On a appris récemment que la centrale nucléaire de Flamanville avait déclaré le 14 octobre un « événement significatif environnement », pour avoir dépassé la limite annuelle d’émission de SF6 (l’hexachlorure de soufre, un puissant gaz à effet de serre). Cette limite est de 100 kg. En ces temps de mobilisation contre les émissions parasites, il convient d’en dire quelques mots.
Un incident lié aux équipements haute tension
L’article de Ouest France qui signale l’événement précise que « Le SF6, visé dès 1997 par le protocole de Kyoto sur le climat, a un potentiel de réchauffement 23 000 fois supérieur à celui du CO2 et reste dans l’atmosphère jusqu’à 3.000 ans. C’est le plus puissant des gaz à effet de serre, même s’il en représente une petite part. »
L’article note aussi que l’association « Sortir du nucléaire » a vivement réagi à cette annonce.
Réaction étonnante, quand on creuse un peu la question. Comme l’indique l’article de Ouest-France, le SF6 « est utilisé pour garantir l’isolement électrique des équipements haute tension. Sur le site de Flamanville, […il est] utilisé comme isolant pour les postes d’évacuation d’énergie et les postes d’alimentation des transformateurs auxiliaires », précise de son côté EDF. Dit autrement, l’incident n’a rien de spécifiquement nucléaire et pourrait aussi bien se produire pour une centrale au charbon, au gaz…ou un parc d’éoliennes !
Les émissions de SF6
Pour mieux comprendre l’importance (ou non) de l’incident, j’ai été consulter les données du CITEPA. Cet organisme, qui fêtera prochainement ses 60 ans, produit toutes les données sur la pollution de l’air. Y compris donc celle due au SF6.

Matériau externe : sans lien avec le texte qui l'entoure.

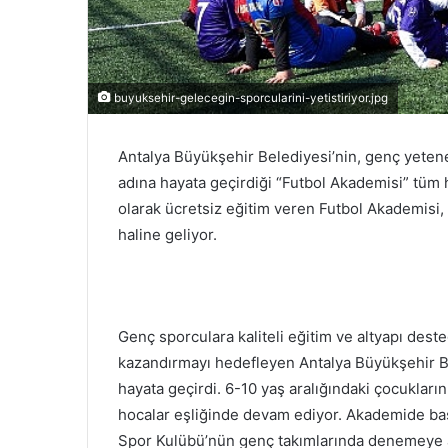
buyuksehir-gelecegin-sporcularini-yetistiriyor.jpg
Antalya Büyükşehir Belediyesi’nin, genç yeten
adına hayata geçirdiği “Futbol Akademisi” tüm h
olarak ücretsiz eğitim veren Futbol Akademisi,
haline geliyor.
Genç sporculara kaliteli eğitim ve altyapı dest
kazandırmayı hedefleyen Antalya Büyükşehir Be
hayata geçirdi. 6-10 yaş aralığındaki çocuklar
hocalar eşliğinde devam ediyor. Akademide baş
Spor Kulübü’nün genç takımlarında denemeye a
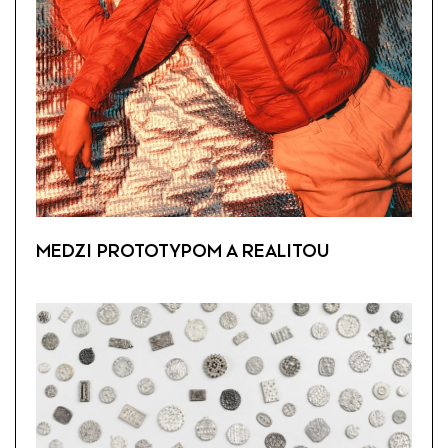
MEDZI PROTOTYPOM A REALITOU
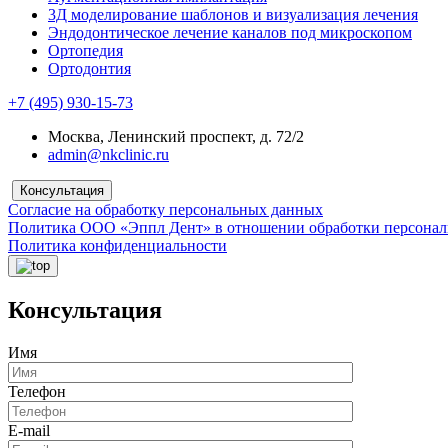
3Д моделирование шаблонов и визуализация лечения
Эндодонтическое лечение каналов под микроскопом
Ортопедия
Ортодонтия
+7 (495) 930-15-73
Москва, Ленинский проспект, д. 72/2
admin@nkclinic.ru
Консультация
Согласие на обработку персональных данных
Политика ООО «Эппл Дент» в отношении обработки персона
Политика конфиденциальности
Консультация
Имя
Телефон
E-mail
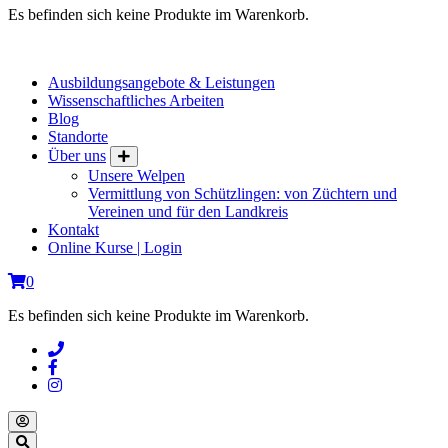
Es befinden sich keine Produkte im Warenkorb.
Ausbildungsangebote & Leistungen
Wissenschaftliches Arbeiten
Blog
Standorte
Über uns
Unsere Welpen
Vermittlung von Schützlingen: von Züchtern und
Vereinen und für den Landkreis
Kontakt
Online Kurse | Login
0
Es befinden sich keine Produkte im Warenkorb.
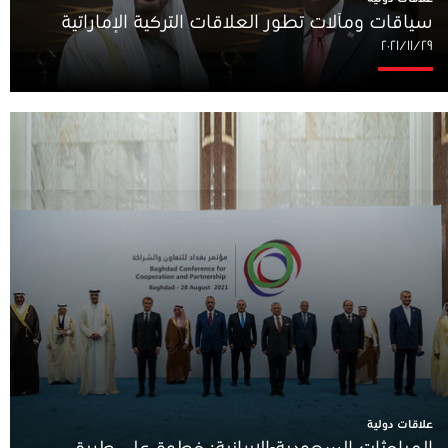
سياقات ومآلات تطور العلاقات التركية الإماراتية
٢٩‏/١١‏/٢٠٢١
علاقات دولية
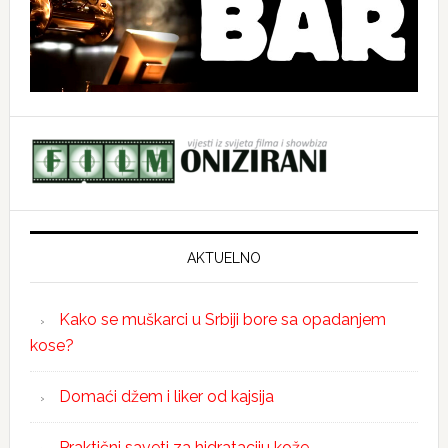
AKTUELNO
Kako se muškarci u Srbiji bore sa opadanjem
kose?
Domaći džem i liker od kajsija
Praktični saveti za hidrataciju kože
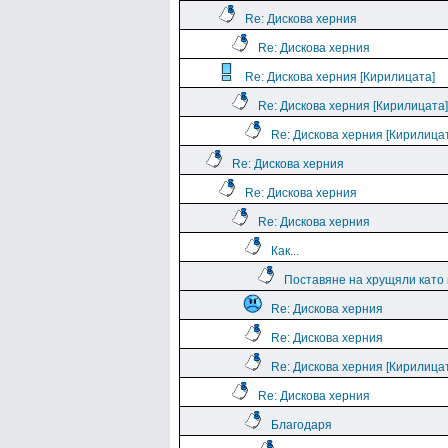
Re: Дискова херния
Re: Дискова херния
Re: Дискова херния [Кирилицата]
Re: Дискова херния [Кирилицата]
Re: Дискова херния [Кирилица
Re: Дискова херния
Re: Дискова херния
Re: Дискова херния
Как...
Поставяне на хрущяли като 
Re: Дискова херния
Re: Дискова херния
Re: Дискова херния [Кирилица
Re: Дискова херния
Благодаря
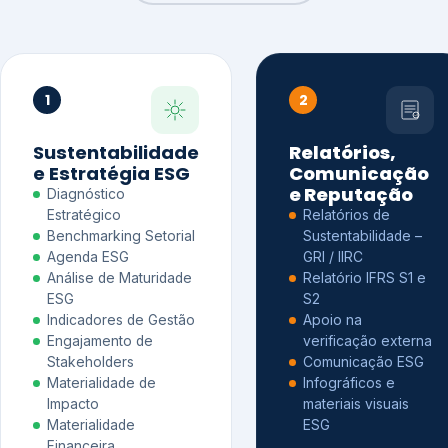
1
2
Sustentabilidade
Relatórios,
e Estratégia ESG
Comunicação
e Reputação
Diagnóstico
Estratégico
Relatórios de
Benchmarking Setorial
Sustentabilidade –
Agenda ESG
GRI / IIRC
Análise de Maturidade
Relatório IFRS S1 e
ESG
S2
Indicadores de Gestão
Apoio na
Engajamento de
verificação externa
Stakeholders
Comunicação ESG
Materialidade de
Infográficos e
Impacto
materiais visuais
Materialidade
ESG
Financeira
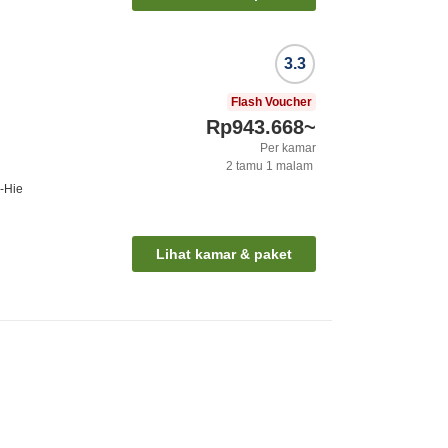
3.3
Flash Voucher
Rp943.668
~
Per kamar
2
tamu
1
malam
i-Hie
Lihat kamar & paket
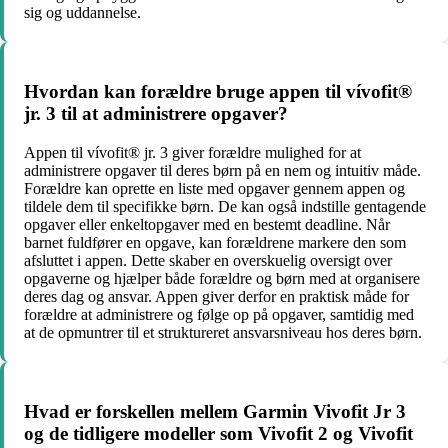
sig og uddannelse.
Hvordan kan forældre bruge appen til vívofit®
jr. 3 til at administrere opgaver?
Appen til vívofit® jr. 3 giver forældre mulighed for at
administrere opgaver til deres børn på en nem og intuitiv måde.
Forældre kan oprette en liste med opgaver gennem appen og
tildele dem til specifikke børn. De kan også indstille gentagende
opgaver eller enkeltopgaver med en bestemt deadline. Når
barnet fuldfører en opgave, kan forældrene markere den som
afsluttet i appen. Dette skaber en overskuelig oversigt over
opgaverne og hjælper både forældre og børn med at organisere
deres dag og ansvar. Appen giver derfor en praktisk måde for
forældre at administrere og følge op på opgaver, samtidig med
at de opmuntrer til et struktureret ansvarsniveau hos deres børn.
Hvad er forskellen mellem Garmin Vivofit Jr 3
og de tidligere modeller som Vivofit 2 og Vivofit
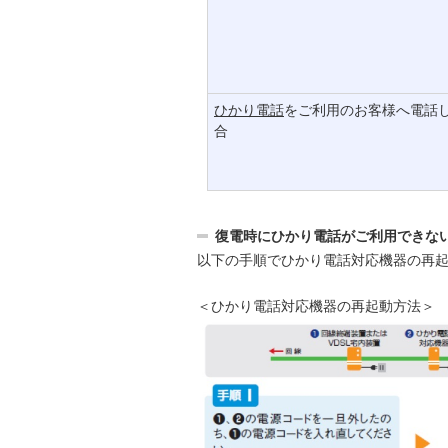
ひかり電話
をご利用のお客様へ電話
合
復電時にひかり電話がご利用できな
以下の手順でひかり電話対応機器の再
＜ひかり電話対応機器の再起動方法＞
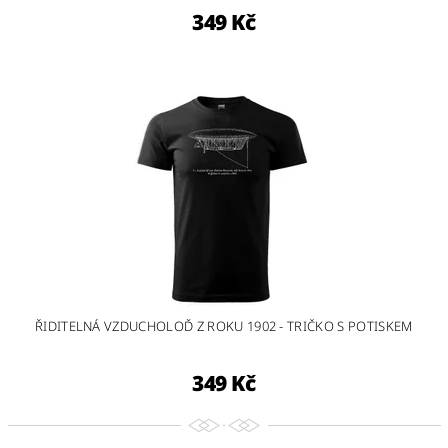
349 Kč
ŘIDITELNÁ VZDUCHOLOĎ Z ROKU 1902 - TRIČKO S POTISKEM
349 Kč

Les données sont produites en kT CO2e, qui représente un équivalent CO2. C’est-à-dire que pour comparer l’effet de serre de ces émissions avec celle du CO2, on a multiplié les émissions par le potentiel de réchauffement cité plus haut, soit 23.000. Les 100 kg de SF6 émis à Flamanville deviennent alors 2.300 tonnes de CO2e.Ou 2,3 kt.
Le CITEPA nous apprend qu’en 2020 les émissions de SF6 ont été de 387 kt de CO2e. Les émissions de Flamanville en représentent donc un peu moins de 1%. Sur ces 387 kt, 171 proviennent de l’industrie électrique : les rejets de Flamanville représentent cette fois un peu plus de 1% de ces émissions.
On peut aussi comparer ces 387 kt pour le soufre au total, tous gaz confondus, total qui se monte pour cette même année 2020 à 396 Mt, dont 287 pour le CO2, 56 pour le CH4 et 38 pour le N2O.
Les émissions de SF6 représentent donc en France à peu près 1/1000 du total des gaz à effet de serre quand on compte en CO2e. Il est normal de les surveiller, mais ce n’est même pas l’épaisseur du trait !
Le CITEPA fournit aussi des données historiques et les deux graphiques ci-dessous en sont extraits :
Évolution des émissions de SF6 en France
Évolution des émissions dans l’air de SF6 depuis 1990 en France (Métropole et Outre-mer UE): répartition par secteurs.
Les émissions de SF6 ont été divisées par 5,6 depuis 1990 et les émissions de l’énergie ont été divisées par 3. Dans le même temps, les émissions de C02 ont baissé de 28 % et celles de CH4 de 20%. Dans l’atmosphère anxiogène largement soutenue par des déclarations alarmistes, on voit tout l’intérêt qu’il y a de garder la tête froide.